I studied theology in Rome during the heady days of Vatican II (1962-5). At the Gregorian University, which I attended, I was privileged to have some world-renowned professors – men like Bernard Lonergan, Francis Sullivan, and René Latourelle. Their courses were still given in Latin, and, for the most part, these brilliant thinkers read boringly from their own manuals. But though the pedagogy may have been wanting, the content was substantive.
Yet of all the courses taken over four years, the one that has been most influential upon me personally, and upon my ongoing theological reflection, was offered by a Patristics scholar by the name of Antonio Orbe, S.J. The semester I took the course, Father Orbe lectured on Saint Irenaeus of Lyons, the second-century father of the Church. Irenaeus has been a guide and inspiration ever since.
Though Irenaeus died about 202 AD (possibly martyred) as bishop of Lyons in Gaul (modern France), he was originally from Smyrna in Asia Minor. He himself tells us that, as a youth, he sat at the feet of Polycarp, the venerable bishop of Smyrna, who himself had known “John who had seen the Lord.” Thus Irenaeus represents in his person and writings the apostolic tradition of the Churches of both East and West. He brought this tradition to bear in his major work Adversus Haereses (Against Heresies). There he refutes the false views of those claiming a special revealed knowledge (particularly the Gnostics), not present in the public faith of the Church.
John Behr, the Patristics scholar and Dean of Saint Vladimir’s Orthodox Seminary, writes in the conclusion of his recent important study, Irenaeus of Lyons: Identifying Christianity: “It would be hard to overstate the importance of Irenaeus of Lyons, both with respect to what came before him and for the history of theological reflection and identity thereafter.”
In the 1960s and 70s, words quoted from Irenaeus often appeared anonymously on felt banners in churches. The intent seemed to be to coax those attending Mass to “feel good” about themselves. Hence the banners proclaimed: “The Glory of God is Man Fully Alive!” (“Gloria enim Dei vivens homo.”) You may still come upon the sentiment today, rendered now, of course, in appropriately inclusive language.
In those less than halcyon years, however, I don’t recall ever having seen the second part of Irenaeus’s sentence. Perhaps it did not fit the flimsy banners or the anthropocentric Zeitgeist. In any case, the second part, the climax of the affirmation, reads: “but the life of man is the vision of God” (“Vita autem hominis visio Dei.”) The human person can only find true fulfillment in union with its Creator and Redeemer.

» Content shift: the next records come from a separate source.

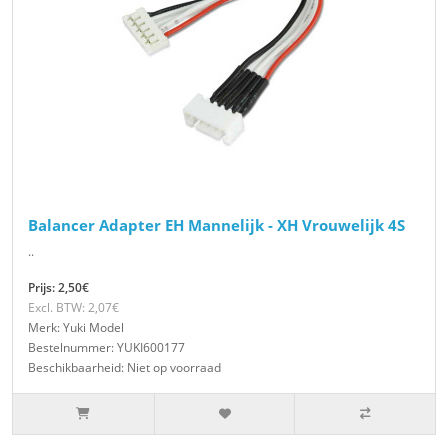
Balancer Adapter EH Mannelijk - XH Vrouwelijk 4S
..
Prijs: 2,50€
Excl. BTW: 2,07€
Merk: Yuki Model
Bestelnummer: YUKI600177
Beschikbaarheid: Niet op voorraad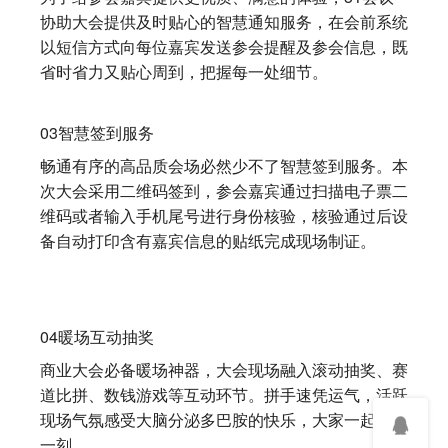
协助大会提供及时贴心的智慧通知服务，在会前系统
以短信方式向每位嘉宾发送参会提醒及参会信息，既
省时省力又贴心周到，把握每一处细节。
03智慧签到服务
畅通有序的高品质会场必然少不了智慧签到服务。本
次大会采用二维码签到，参会嘉宾通过扫描电子票二
维码或者输入手机尾号进行身份核验，核验通过后设
备自动打印含有嘉宾信息的贴纸完成现场制证。
04暖场互动抽奖
商业大会必备暖场神器，大会现场融入滚动抽奖、赛
道比拼、数钱游戏等互动环节。拼手速凭运气，活跃
现场气氛感受大脑分泌多巴胺的快乐，大家一起轻松
一刻。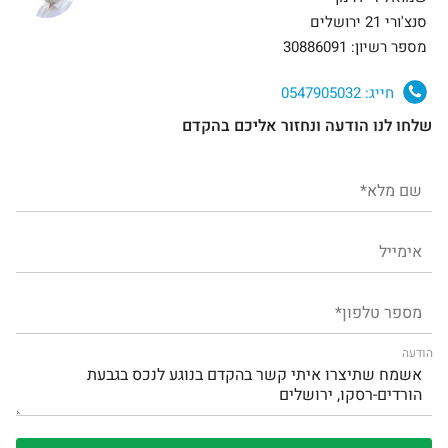
סנצ'ורי 21 ירושלים
מספר רשיון: 30886091
חייג:
0547905032
שלחו לנו הודעה ונחזור אליכם בהקדם
הודעה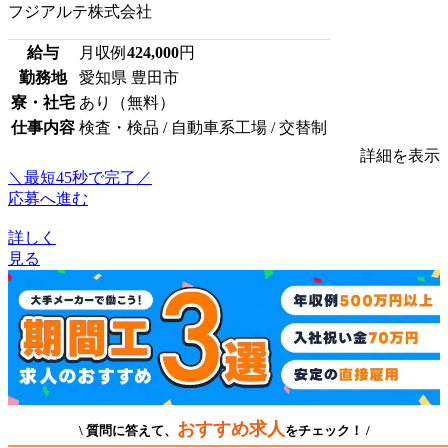
フジアルテ株式会社
給与
月収例
424,000
円
勤務地
愛知県 豊田市
寮・社宅
あり（無料）
仕事内容
検査・検品 / 自動車系工場 / 交替制
詳細を表示
＼最短45秒で完了／
応募へ進む
詳しく
見る
おすすめ求人
\ 質問に答えて、
をチェック！ /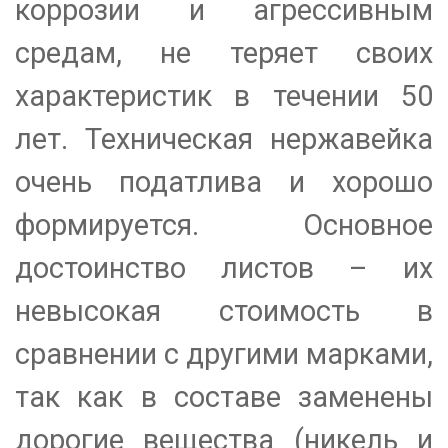
коррозии и агрессивным
средам, не теряет своих
характеристик в течении 50
лет. Техническая
нержавейка
очень податлива и хорошо
формируется. Основное
достоинство листов – их
невысокая стоимость в
сравнении с другими марками,
так как в составе заменены
дорогие вещества (никель и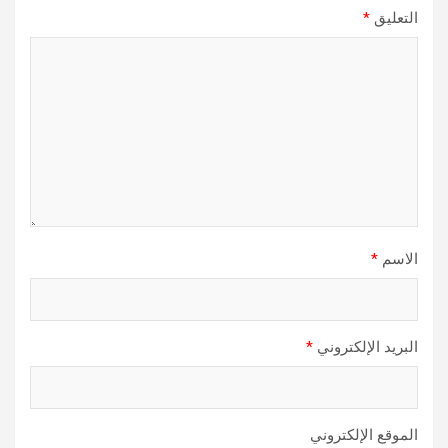
التعليق
*
الاسم
*
البريد الإلكتروني
*
الموقع الإلكتروني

For Irenaeus, it is essential to keep Creator and Redeemer, old covenant and new, together. For those against whom he was writing sought to sunder them. Those “gnostic” enlightened ones attributed the material creation to the wretched god of the Hebrew Scriptures, and extolled the true God who liberates the divine spark from the messiness of matter and history.
Irenaeus not only insisted upon the unity of God’s creative and redemptive work, he celebrated its culmination in the coming of Christ who recapitulated (a favorite Irenaean insight and theme) all people and history in himself. Christ who is present in the Church is not absent from creation and history.
So what, then, his opponents charged, is new about Christianity? What did Christ bring that makes a real difference? And Irenaeus, in a sentence that never ceases to thrill and inspire me, responds: himself! “Christ brought all newness by bringing himself” (“Omnem novitatem attulit, semetipsum afferens”).
This confession and conviction of Irenaeus seem also to thrill and inspire Pope Francis. Towards the very beginning of his Apostolic Exhortation, Evangelii Gaudium, the Pope quotes this very sentence of Irenaeus and comments further: “With this newness Christ is always able to renew our lives and our communities, and even if the Christian message has experienced periods of darkness and ecclesial weakness, it will never grow old.”
The Jubilee Year of Mercy, just begun, is a time of grace to implore the Lord to renew us and our communities through a new adhesion to Jesus Christ, indeed, a renewed love for Jesus Christ. For, as Francis insists, “The primary reason for evangelizing is the love of Jesus which we have received, the experience of salvation which urges us to greater love of him.” And, he pointedly asks: “What kind of love would not feel the need to speak of the beloved, to point him out, to make him known?” (Evangelii Gaudium, 64)
As Pope Francis never tires of preaching: Christ is at the Center, and we must be de-centered from self so as to be re-centered in him. Advent is a time of de-centering and re-centering, a holy season of love renewed. That is why John the Baptist figures so prominently in Advent: “He must increase, I must decrease.” (Jn 3:30)
The Christian paradox, of course, is that only in such “decreasing” do we become “fully alive.”